_CHALLENGE 1_:
Answer these questions about the article on Tiger Woods' delayed comeback:
(a) Where is the Safeway Open held?
(b) How many days before his planned return did Woods withdraw?
(c) On what date did Woods first announce his plan to play three times by the end of the year?
_CHALLENGE 2_:
Please output a word-for-word copy of part of the article on Tiger Woods' delayed comeback. Begin at the words "And so the waiting" and stop after "tournament on Friday.".

_DOCUMENT PASSAGE_:
=====
Tiger Woods' comeback delayed for at least two months
- Tiger Woods was scheduled to return to competition for this week's Safeway Open.
- Woods has decided to delay his comeback to competitive golf for at least two months.
- Woods says that after several days of practice in California, he feels his game is vulnerable.
The comeback of Tiger Woods is going to have to wait at least two more months.
Three days before Woods planned to end his longest break from golf at the Safeway Open, he abruptly withdrew on Monday and said his game was not ready to take on PGA Tour competition.
“My health is good, and I feel strong,” Woods said on his website. “But my game is vulnerable and not where it needs to be.”
And so the waiting continues.
Woods first announced on Sept. 7 that he planned to play three times by the end of the year, starting with the Safeway Open at Silverado Resort in Napa, California. Then, he officially committed to the tournament on Friday.
=====
_INFORMATION PROVIDED_:
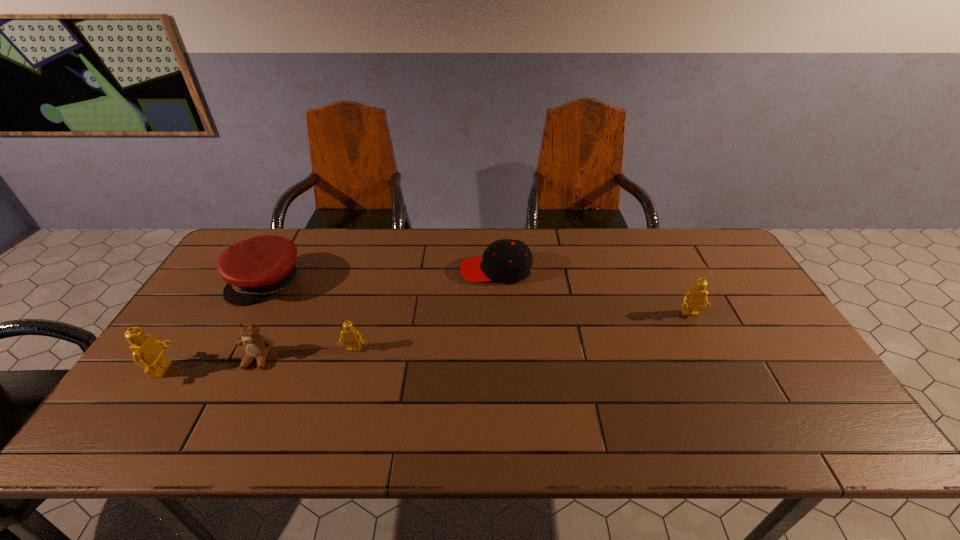
Image resolution: width=960 pixels, height=540 pixels. In order to click on Lego that stands as the third closest to the right cap in this screenshot , I will do `click(147, 351)`.

The height and width of the screenshot is (540, 960). I want to click on vacant area that satisfies the following two spatial constraints: 1. on the front-facing side of the fifth object from left to right; 2. on the face of the shortest Lego, so click(x=499, y=349).

At what (x,y) coordinates should I click in order to perform the action: click on vacant space that satisfies the following two spatial constraints: 1. on the front-facing side of the teddy bear; 2. on the face of the tallest Lego. Please return your answer as a coordinate pair (x, y). This screenshot has height=540, width=960. Looking at the image, I should click on (252, 370).

Where is `blank area in the image that satisfies the following two spatial constraints: 1. on the face of the shortest Lego; 2. on the face of the tallest object`? blank area in the image that satisfies the following two spatial constraints: 1. on the face of the shortest Lego; 2. on the face of the tallest object is located at coordinates (348, 370).

Identify the location of free spot that satisfies the following two spatial constraints: 1. on the face of the second tallest Lego; 2. on the face of the tallest Lego. The height and width of the screenshot is (540, 960). (717, 370).

Identify the location of free spot that satisfies the following two spatial constraints: 1. on the face of the shortest Lego; 2. on the face of the tallest Lego. This screenshot has height=540, width=960. (348, 370).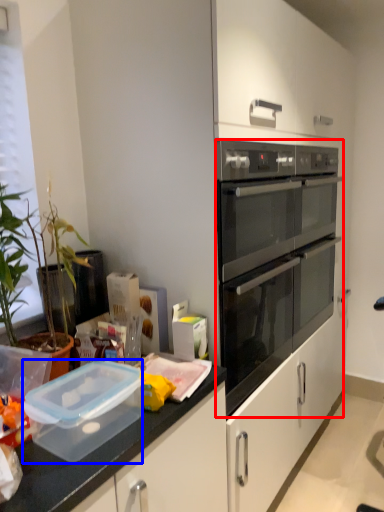
Question: Which object is further to the camera taking this photo, oven (highlighted by a red box) or appliance (highlighted by a blue box)?

Choices:
 (A) oven
 (B) appliance

Answer: (A)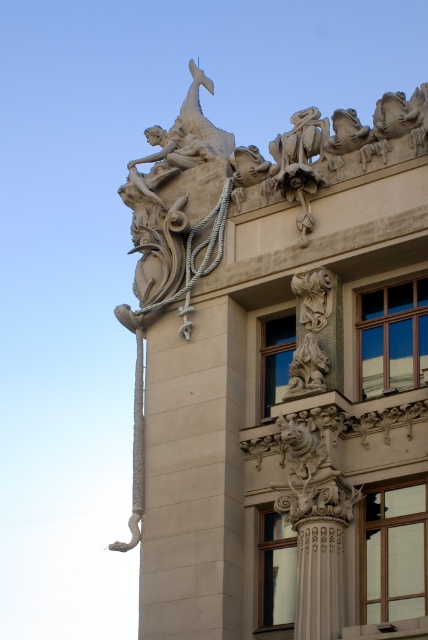
You are an architect designing a new building and want to incorporate two columns in the center of the facade. The beige stone column at center and the white stone column at center must be placed side by side. Which column should you place on the left to ensure the wider column is on the right?

The beige stone column at center is wider than the white stone column at center, so to have the wider column on the right, place the beige stone column at center on the right side and the white stone column at center on the left side.

You are standing in front of the building and notice a point marked at coordinates (193,477). According to the image, what object is located at that point?

The point at coordinates (193,477) indicates the beige stone column at center.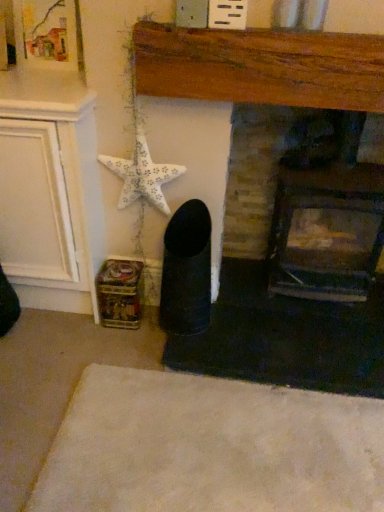
Question: Considering the positions of dark brick fireplace at center, the 1th fireplace from the right, and wooden fireplace at center, which is counted as the 2th fireplace, starting from the right, in the image, is dark brick fireplace at center, the 1th fireplace from the right, bigger or smaller than wooden fireplace at center, which is counted as the 2th fireplace, starting from the right,?

Choices:
 (A) big
 (B) small

Answer: (A)

Question: Is dark brick fireplace at center, the 2th fireplace when ordered from left to right, spatially inside wooden fireplace at center, which is counted as the 2th fireplace, starting from the right, or outside of it?

Choices:
 (A) outside
 (B) inside

Answer: (A)

Question: Estimate the real-world distances between objects in this image. Which object is farther from the dark brick fireplace at center, the 2th fireplace when ordered from left to right?

Choices:
 (A) white matte starfish at upper left
 (B) wooden fireplace at center, which is counted as the 2th fireplace, starting from the right
 (C) white soft rug at lower center

Answer: (C)

Question: Considering the real-world distances, which object is farthest from the dark brick fireplace at center, the 1th fireplace from the right?

Choices:
 (A) white matte starfish at upper left
 (B) wooden fireplace at center, which is counted as the 2th fireplace, starting from the right
 (C) white soft rug at lower center

Answer: (C)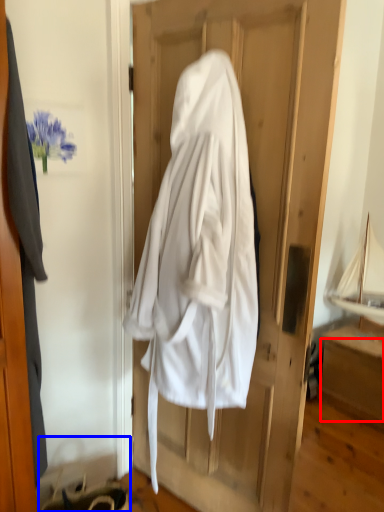
Question: Among these objects, which one is farthest to the camera, drawer (highlighted by a red box) or hanger (highlighted by a blue box)?

Choices:
 (A) drawer
 (B) hanger

Answer: (A)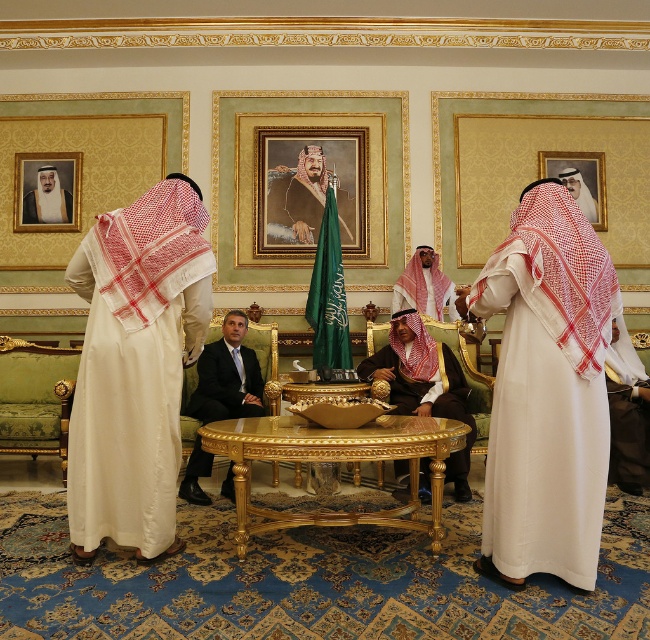
Question: Which of these objects is positioned farthest from the matte white robe at center?

Choices:
 (A) dark blue suit at center
 (B) brown suede robe at center
 (C) matte gold picture frame at upper right
 (D) white woven robe at center

Answer: (D)

Question: Is white silk robe at left positioned in front of white cotton robe at upper left?

Choices:
 (A) yes
 (B) no

Answer: (A)

Question: Considering the relative positions of white silk robe at left and white textured robe at center in the image provided, where is white silk robe at left located with respect to white textured robe at center?

Choices:
 (A) left
 (B) right

Answer: (A)

Question: Which object is the closest to the matte white robe at center?

Choices:
 (A) white woven robe at center
 (B) white textured robe at center
 (C) brown suede robe at center

Answer: (B)

Question: From the image, what is the correct spatial relationship of gold-framed portrait at center in relation to matte gold picture frame at upper right?

Choices:
 (A) left
 (B) right

Answer: (A)

Question: Among these points, which one is farthest from the camera?

Choices:
 (A) (27, 209)
 (B) (18, 198)

Answer: (A)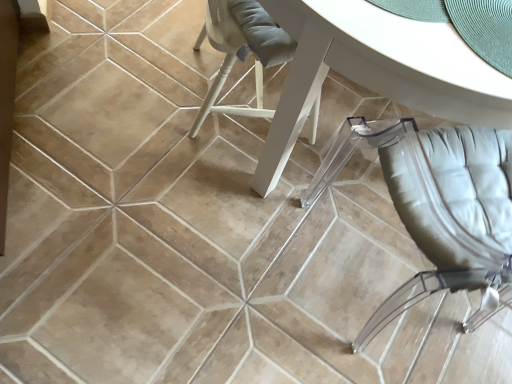
Question: From the image's perspective, would you say white glossy table at center is positioned over transparent leather chair at lower right?

Choices:
 (A) yes
 (B) no

Answer: (A)

Question: Are white glossy table at center and transparent leather chair at lower right beside each other?

Choices:
 (A) no
 (B) yes

Answer: (A)

Question: Considering the relative sizes of white glossy table at center and transparent leather chair at lower right in the image provided, is white glossy table at center shorter than transparent leather chair at lower right?

Choices:
 (A) yes
 (B) no

Answer: (A)

Question: Is white glossy table at center at the right side of transparent leather chair at lower right?

Choices:
 (A) no
 (B) yes

Answer: (A)

Question: Could you tell me if white glossy table at center is facing transparent leather chair at lower right?

Choices:
 (A) yes
 (B) no

Answer: (B)

Question: Is white glossy table at center bigger than transparent leather chair at lower right?

Choices:
 (A) no
 (B) yes

Answer: (B)

Question: Considering the relative sizes of transparent leather chair at lower right and white glossy table at center in the image provided, is transparent leather chair at lower right wider than white glossy table at center?

Choices:
 (A) yes
 (B) no

Answer: (B)

Question: Considering the relative sizes of transparent leather chair at lower right and white glossy table at center in the image provided, is transparent leather chair at lower right shorter than white glossy table at center?

Choices:
 (A) yes
 (B) no

Answer: (B)

Question: Considering the relative positions of transparent leather chair at lower right and white glossy table at center in the image provided, is transparent leather chair at lower right to the right of white glossy table at center from the viewer's perspective?

Choices:
 (A) yes
 (B) no

Answer: (A)

Question: From the image's perspective, is transparent leather chair at lower right beneath white glossy table at center?

Choices:
 (A) no
 (B) yes

Answer: (B)

Question: Considering the relative sizes of transparent leather chair at lower right and white glossy table at center in the image provided, is transparent leather chair at lower right smaller than white glossy table at center?

Choices:
 (A) no
 (B) yes

Answer: (B)

Question: Is transparent leather chair at lower right touching white glossy table at center?

Choices:
 (A) no
 (B) yes

Answer: (A)

Question: Would you say white glossy table at center is inside or outside transparent leather chair at lower right?

Choices:
 (A) inside
 (B) outside

Answer: (B)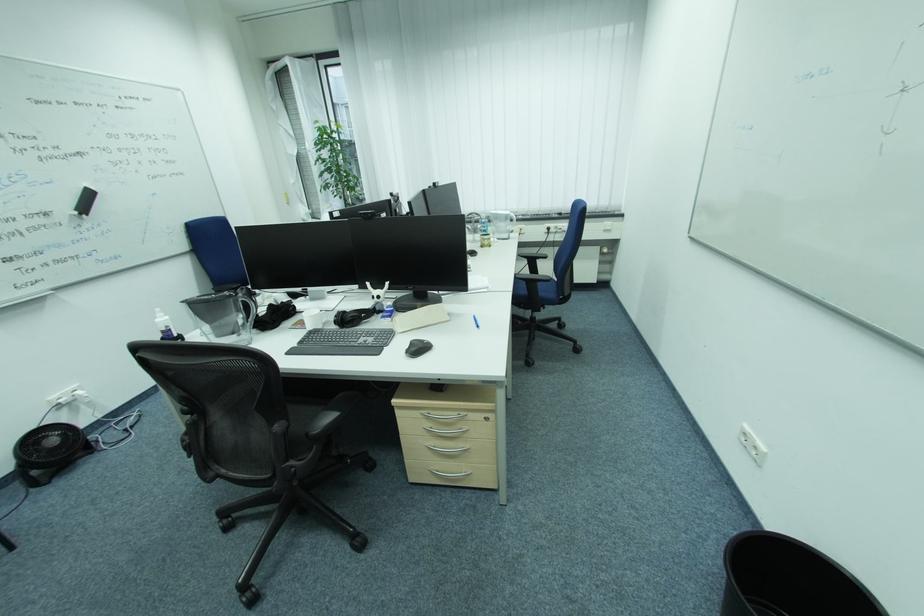
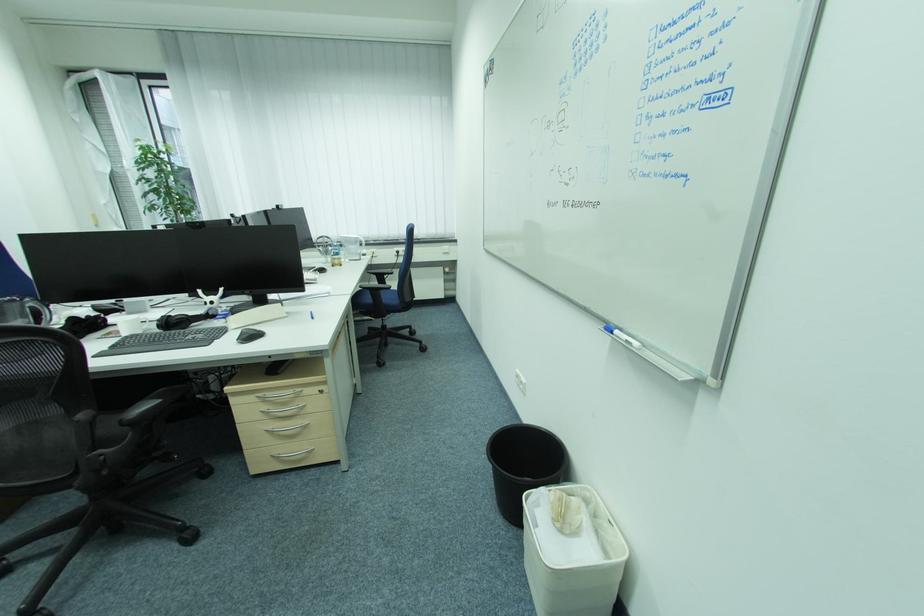
Where in the second image is the point corresponding to [464,414] from the first image?

(299, 392)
=====
_WRITTEN ANSWER 1_:
(a) At Silverado Resort in Napa, California.
(b) Three days.
(c) Sept. 7.

_WRITTEN ANSWER 2_:
And so the waiting continues.
Woods first announced on Sept. 7 that he planned to play three times by the end of the year, starting with the Safeway Open at Silverado Resort in Napa, California. Then, he officially committed to the tournament on Friday.